Volibear1234 commented 6 months ago

Hi,

  1. I notice that the labels created in InfoNCE loss is always a zero-vector:(https://github.com/salesforce/PCL/blob/964da1fb7c0546e8ce55627fa3c0debde4b7e456/pcl/builder.py#L163 ) I think this is wrong since otherwise the loss will always be zero. Did I mis-understand the codes?
  2. In creating the Custer_Result dictionary, I found that only eval dataset was involved into consideration: (https://github.com/salesforce/PCL/blob/964da1fb7c0546e8ce55627fa3c0debde4b7e456/main_pcl.py#L299 ) So what is the motivation behind this operation, I think we should run it on training set.

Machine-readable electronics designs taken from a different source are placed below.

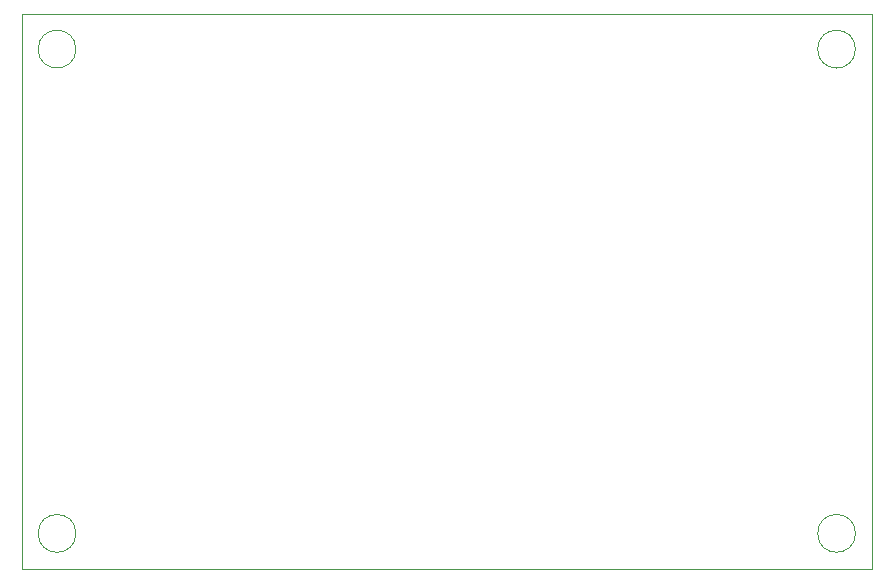
<source format=gbr>
%TF.GenerationSoftware,KiCad,Pcbnew,(5.1.12)-1*%
%TF.CreationDate,2022-07-23T17:19:18+09:00*%
%TF.ProjectId,FullBridge_demo_kit,46756c6c-4272-4696-9467-655f64656d6f,rev?*%
%TF.SameCoordinates,Original*%
%TF.FileFunction,Profile,NP*%
%FSLAX46Y46*%
G04 Gerber Fmt 4.6, Leading zero omitted, Abs format (unit mm)*
G04 Created by KiCad (PCBNEW (5.1.12)-1) date 2022-07-23 17:19:18*
%MOMM*%
%LPD*%
G01*
G04 APERTURE LIST*
%TA.AperFunction,Profile*%
%ADD10C,0.050000*%
%TD*%
G04 APERTURE END LIST*
D10*
X187000000Y-122100000D02*
G75*
G03*
X187000000Y-122100000I-1600000J0D01*
G01*
X121000000Y-81100000D02*
G75*
G03*
X121000000Y-81100000I-1600000J0D01*
G01*
X187000000Y-81100000D02*
G75*
G03*
X187000000Y-81100000I-1600000J0D01*
G01*
X116400000Y-78100000D02*
X188400000Y-78100000D01*
X188400000Y-125100000D02*
X116400000Y-125100000D01*
X188400000Y-78100000D02*
X188400000Y-125100000D01*
X121000000Y-122100000D02*
G75*
G03*
X121000000Y-122100000I-1600000J0D01*
G01*
X116400000Y-125100000D02*
X116400000Y-78100000D01*
M02*

</source>
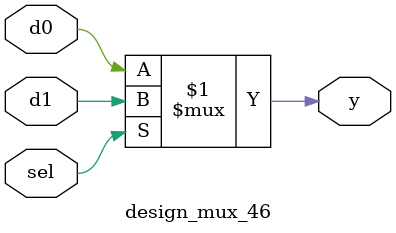
<source format=sv>
module design_mux_46(input logic sel, d0, d1, output logic y);
  assign y = sel ? d1 : d0;
endmodule

</source>
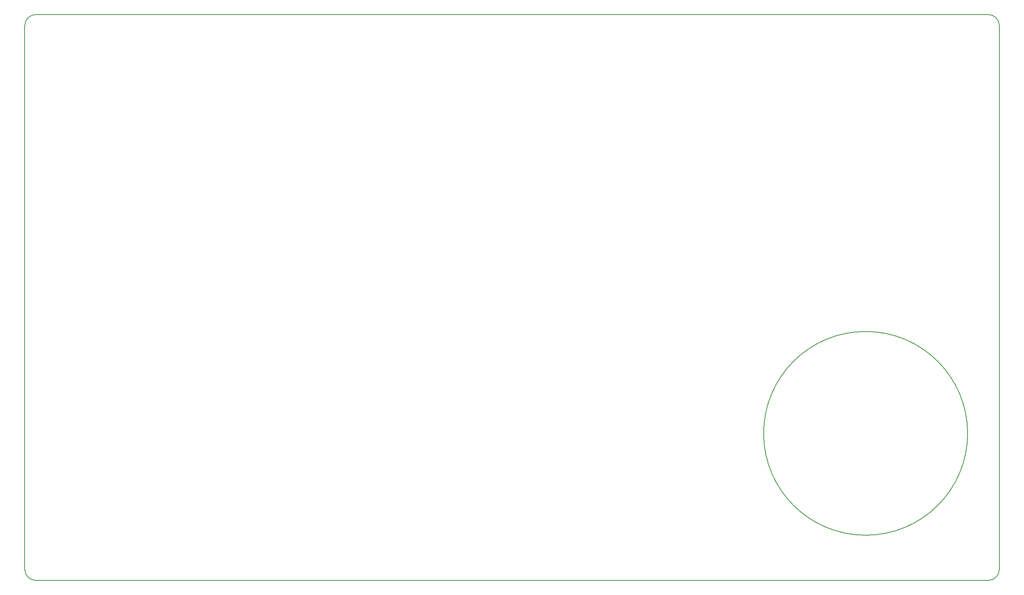
<source format=gm1>
G04 #@! TF.GenerationSoftware,KiCad,Pcbnew,(6.0.7)*
G04 #@! TF.CreationDate,2023-02-05T05:30:46+01:00*
G04 #@! TF.ProjectId,DaVinciKbd,44615669-6e63-4694-9b62-642e6b696361,rev?*
G04 #@! TF.SameCoordinates,Original*
G04 #@! TF.FileFunction,Profile,NP*
%FSLAX46Y46*%
G04 Gerber Fmt 4.6, Leading zero omitted, Abs format (unit mm)*
G04 Created by KiCad (PCBNEW (6.0.7)) date 2023-02-05 05:30:46*
%MOMM*%
%LPD*%
G01*
G04 APERTURE LIST*
G04 #@! TA.AperFunction,Profile*
%ADD10C,0.150000*%
G04 #@! TD*
G04 #@! TA.AperFunction,Profile*
%ADD11C,0.200000*%
G04 #@! TD*
G04 APERTURE END LIST*
D10*
X235000000Y-162500000D02*
G75*
G03*
X237500000Y-160000000I0J2500000D01*
G01*
X235000000Y-162500000D02*
X25000000Y-162500000D01*
D11*
X237500000Y-135000000D02*
X237500000Y-160000000D01*
D10*
X22500000Y-40000000D02*
X22500000Y-160000000D01*
D11*
X237500000Y-130000000D02*
X237500000Y-40000000D01*
D10*
X25000000Y-37500000D02*
X235000000Y-37500000D01*
D11*
X237500000Y-130000000D02*
X237500000Y-135000000D01*
X230500000Y-130000000D02*
G75*
G03*
X230500000Y-130000000I-22500000J0D01*
G01*
D10*
X237500000Y-40000000D02*
G75*
G03*
X235000000Y-37500000I-2500000J0D01*
G01*
X25000000Y-37500000D02*
G75*
G03*
X22500000Y-40000000I0J-2500000D01*
G01*
X22500000Y-160000000D02*
G75*
G03*
X25000000Y-162500000I2500000J0D01*
G01*
M02*

</source>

For the first question, you can refer to the moco_v1 code, where they use cross-entropy directly for InfoNCE. As for the second question, they use the eval_dataset as negative prototypes, and in the line of code:

output, target, output_proto, target_proto = model(im_q = images[0], im_k = images[1],
                                                   cluster_result = cluster_result, index = index)

the passed index is from the train_loader, so it still computes based on the train_dataset.